How do you solve the problem with these boundary conditions. The equation $$u_{xx}-(4-\lambda)u=0$$ is clearly in Sturm-Liouville form, and the characteristic equation is $$z^2-(4+\lambda)=0$$ which has roots $$\pm \sqrt{4+\lambda}$$.

If $$\sqrt{4+\lambda} > 0$$, then the general solution is $$u = A\exp{(\sqrt{4+\lambda}x)}+B\exp{(-\sqrt{4+\lambda}x)}$$. I thought that normally, this can be shown to only have the trivial solution $$A=B=0$$ from the boundary conditions, but in this case, they imply $$\sqrt{4+x}(A-B) = A\exp{(\sqrt{4+\lambda}\pi)}+B\exp{(-\sqrt{4+\lambda}\pi)}$$

Already, this looks like $$B$$ can be written in the form $$B=f(\lambda)A$$ by solving the equation, which implies an infinite number of solutions for A and B. How can you show that the only solution to this is $$A=B=0$$? And for these type of problems, I saw that only the case $$\sqrt{4+\lambda} < 0$$ generates non-trivial solutions, and the eigenfunctions are usually trig functions. But in that case, how do you solve for the boundary conditions for something like $$\sqrt{4+\lambda}B=A\sin(\sqrt{4+\lambda}\pi)+B\cos(\sqrt{4+\lambda}\pi)$$?

Would an extra equality condition like $$u_x(0)=u(\pi)=0$$ be needed?
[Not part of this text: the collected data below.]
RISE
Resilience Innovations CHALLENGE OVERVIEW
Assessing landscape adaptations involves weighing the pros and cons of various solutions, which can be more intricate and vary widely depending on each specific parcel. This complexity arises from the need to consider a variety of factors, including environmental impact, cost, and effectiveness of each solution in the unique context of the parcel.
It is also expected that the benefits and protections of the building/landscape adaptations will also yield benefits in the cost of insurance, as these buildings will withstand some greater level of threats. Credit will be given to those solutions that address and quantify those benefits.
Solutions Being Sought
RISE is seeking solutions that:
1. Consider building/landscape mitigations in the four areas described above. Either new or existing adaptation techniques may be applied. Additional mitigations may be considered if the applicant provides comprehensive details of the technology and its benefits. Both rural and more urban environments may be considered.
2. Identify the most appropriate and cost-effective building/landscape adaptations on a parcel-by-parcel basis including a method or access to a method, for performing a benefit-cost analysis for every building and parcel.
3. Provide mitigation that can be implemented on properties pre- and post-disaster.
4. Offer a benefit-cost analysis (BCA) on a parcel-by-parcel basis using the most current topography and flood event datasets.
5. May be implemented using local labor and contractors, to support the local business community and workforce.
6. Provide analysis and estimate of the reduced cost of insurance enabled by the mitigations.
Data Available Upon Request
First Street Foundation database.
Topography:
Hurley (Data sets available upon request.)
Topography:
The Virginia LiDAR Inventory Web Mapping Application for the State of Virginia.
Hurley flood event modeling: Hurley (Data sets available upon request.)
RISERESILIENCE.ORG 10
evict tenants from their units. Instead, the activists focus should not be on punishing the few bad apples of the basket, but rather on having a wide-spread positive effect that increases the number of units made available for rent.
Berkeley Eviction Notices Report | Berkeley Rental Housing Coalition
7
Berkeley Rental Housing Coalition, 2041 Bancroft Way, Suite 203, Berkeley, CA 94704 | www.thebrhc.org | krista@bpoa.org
Any help is appreciated. Thanks!

• I would think that the typing of the BC was interrupted. You need two BC, but in the current form it is only one. So quite probably homogeneous BC $u_x(0)=u(\pi)=0$ were intended. This is the same as looking for the even solutions with $u(-\pi)=u(\pi)=0$. Commented Mar 14, 2022 at 7:13

The ambiguity in your problem comes from the fact that scalar multiples of solutions are also solutions. You can eliminate this by adding a second non-homogeneous normalization condition. For example, $$u_x(0)-u(\pi)=0 \\ u(0) = 1.$$ The solution of $$u_{xx}=(4+\lambda)u$$ subject to $$u(0)=1$$ is $$\cosh(\sqrt{4+\lambda}x).$$ Then the condition $$u_{x}(0)-u(\pi)=0$$ gives $$\cosh(\sqrt{4+\lambda}\pi)=0 \\ \implies \sqrt{4+\lambda}\pi=i(n+1/2)\pi \\ \implies (4+\lambda)\pi^2=-(n+1/2)^2\pi^2 \\ \implies \lambda=-4-(n+1/2)^2$$ The eigenfunctions are $$\cosh(i(n+1/2)x)=\cos((n+1/2)x),\;\; n=0,1,2,3,\cdots.$$ The orthogonality conditions are not difficult to verify.